◆ TASK DATA

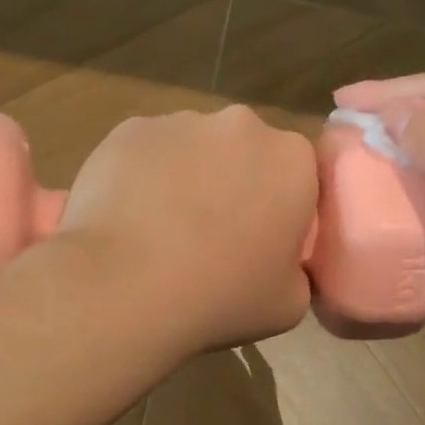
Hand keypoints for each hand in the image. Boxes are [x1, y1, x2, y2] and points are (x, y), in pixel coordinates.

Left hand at [60, 105, 318, 353]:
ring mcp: (182, 122)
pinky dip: (142, 176)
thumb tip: (279, 260)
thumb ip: (296, 268)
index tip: (262, 242)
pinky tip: (127, 218)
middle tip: (212, 234)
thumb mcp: (289, 303)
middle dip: (234, 182)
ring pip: (193, 148)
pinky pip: (146, 152)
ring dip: (187, 177)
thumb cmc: (221, 296)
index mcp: (292, 160)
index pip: (298, 175)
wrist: (126, 286)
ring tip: (161, 229)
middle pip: (245, 152)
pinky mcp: (130, 129)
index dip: (280, 208)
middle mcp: (242, 125)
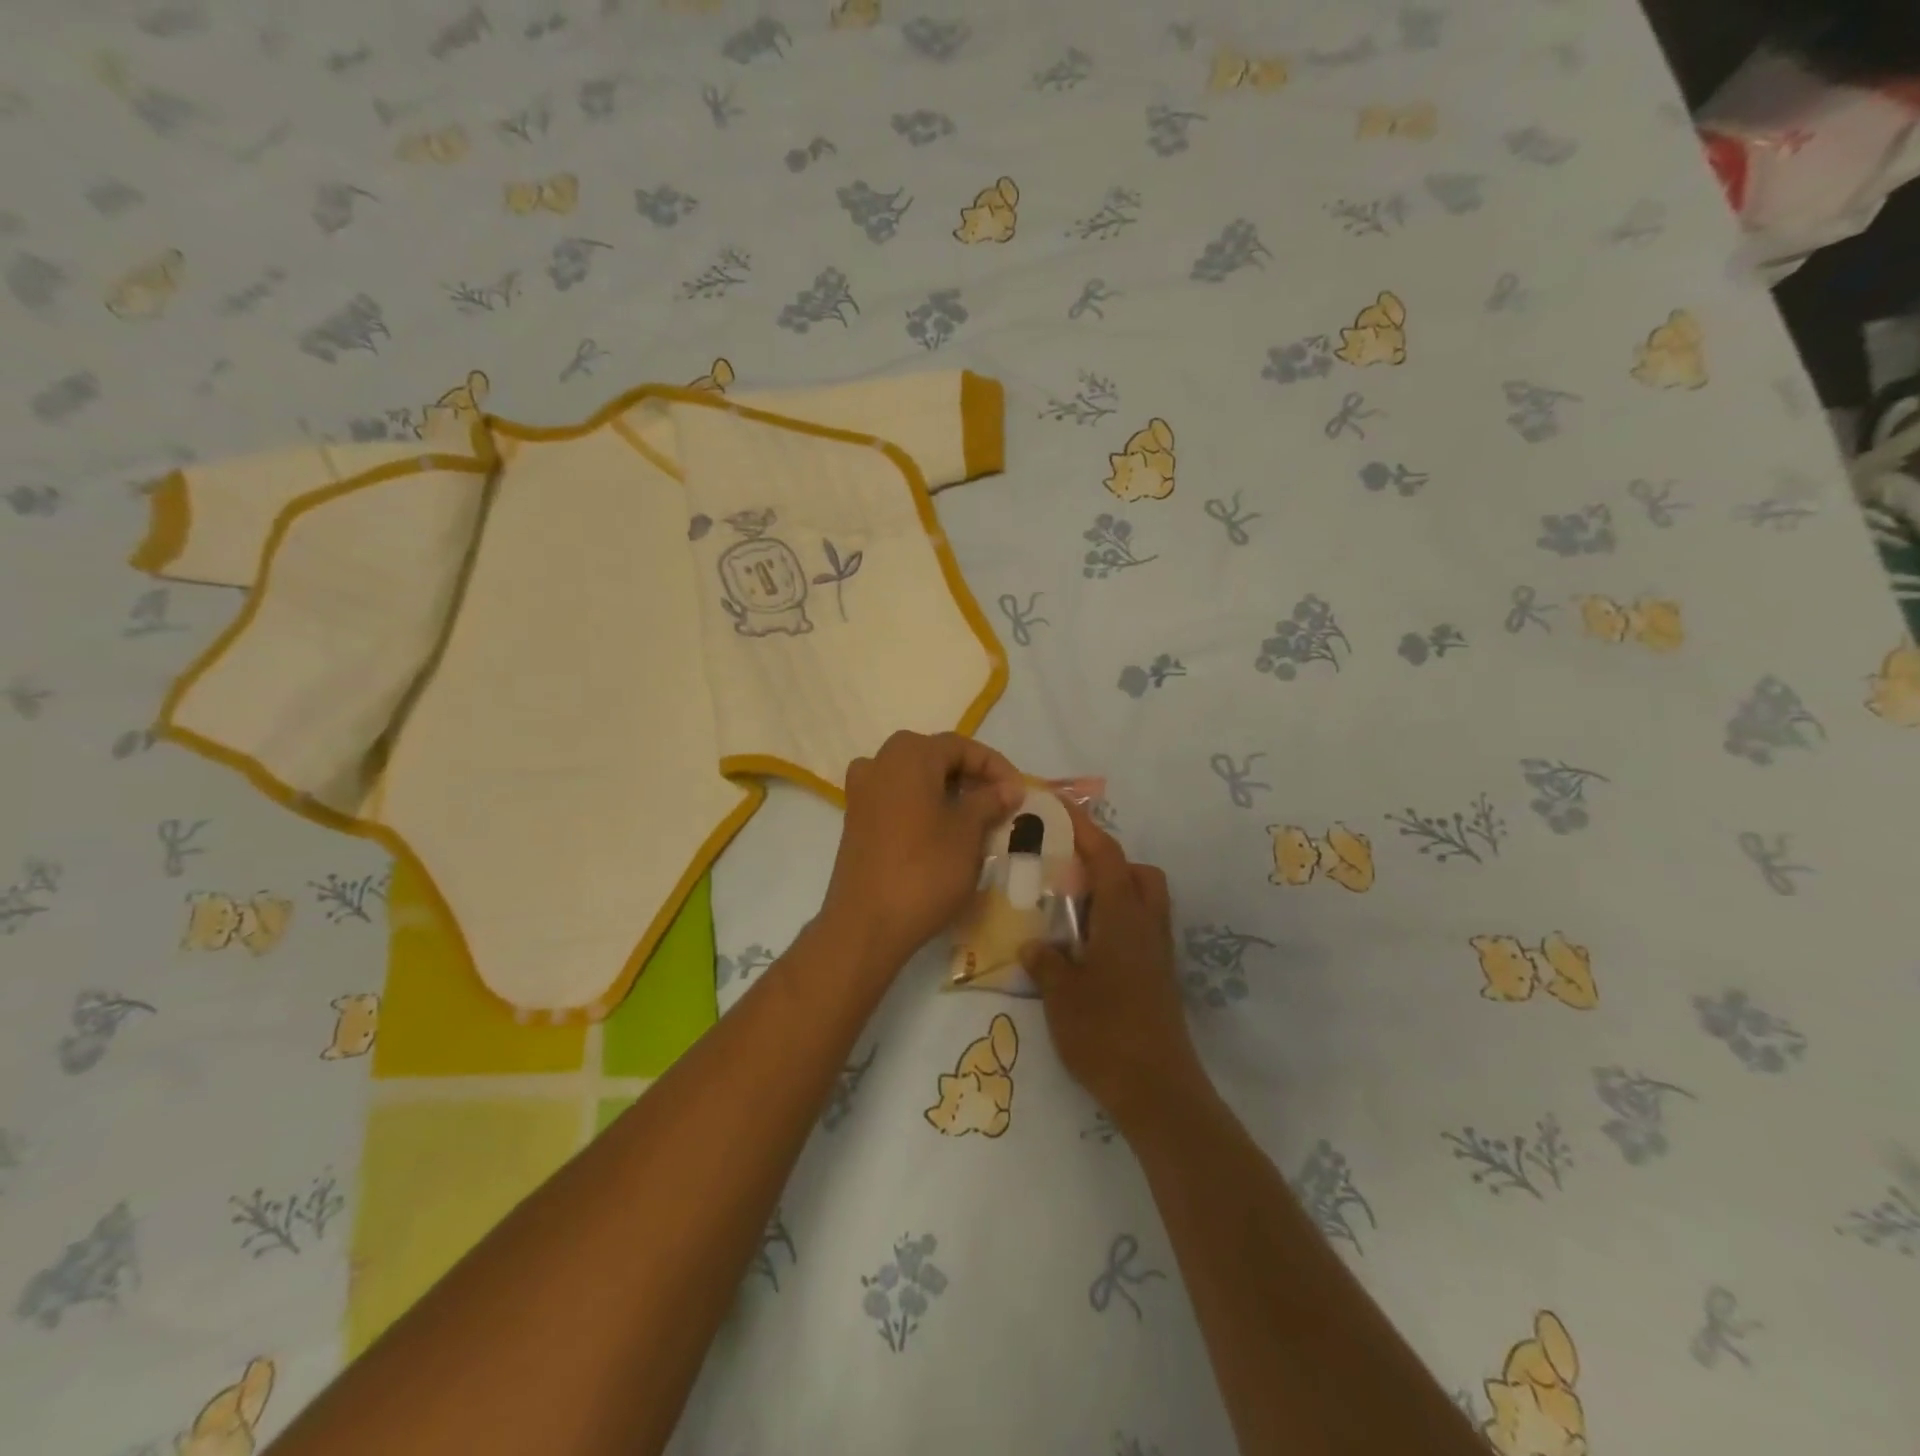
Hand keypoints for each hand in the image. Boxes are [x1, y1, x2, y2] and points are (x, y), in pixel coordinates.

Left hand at [820, 731, 1025, 976]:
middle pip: (935, 758)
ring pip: (915, 780)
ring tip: (974, 818)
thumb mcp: (967, 832)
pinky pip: (897, 801)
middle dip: (970, 778)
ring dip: (946, 793)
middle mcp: (880, 762)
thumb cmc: (925, 870)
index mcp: (909, 755)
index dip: (995, 767)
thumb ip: (989, 801)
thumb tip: (1008, 787)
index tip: (1019, 794)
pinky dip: (923, 808)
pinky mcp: (855, 820)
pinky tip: (942, 833)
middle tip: (999, 804)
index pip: (961, 747)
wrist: (867, 924)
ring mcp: (862, 792)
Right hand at [1021, 801, 1208, 1133]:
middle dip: (1108, 861)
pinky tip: (1088, 949)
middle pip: (1139, 874)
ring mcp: (1158, 954)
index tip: (1060, 807)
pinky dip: (1117, 923)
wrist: (1157, 1090)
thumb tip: (1034, 945)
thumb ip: (1047, 962)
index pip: (1107, 856)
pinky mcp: (1160, 979)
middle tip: (1070, 872)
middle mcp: (1148, 927)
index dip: (1084, 828)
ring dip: (1115, 892)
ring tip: (1075, 910)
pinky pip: (1141, 930)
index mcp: (1124, 918)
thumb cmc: (1106, 1033)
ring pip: (1145, 902)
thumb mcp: (1062, 995)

◆ WHAT IS NEEDED
Give the number of lines in the data that contain the word "thumb", and add no other text.

◆ TASK SOLUTION
12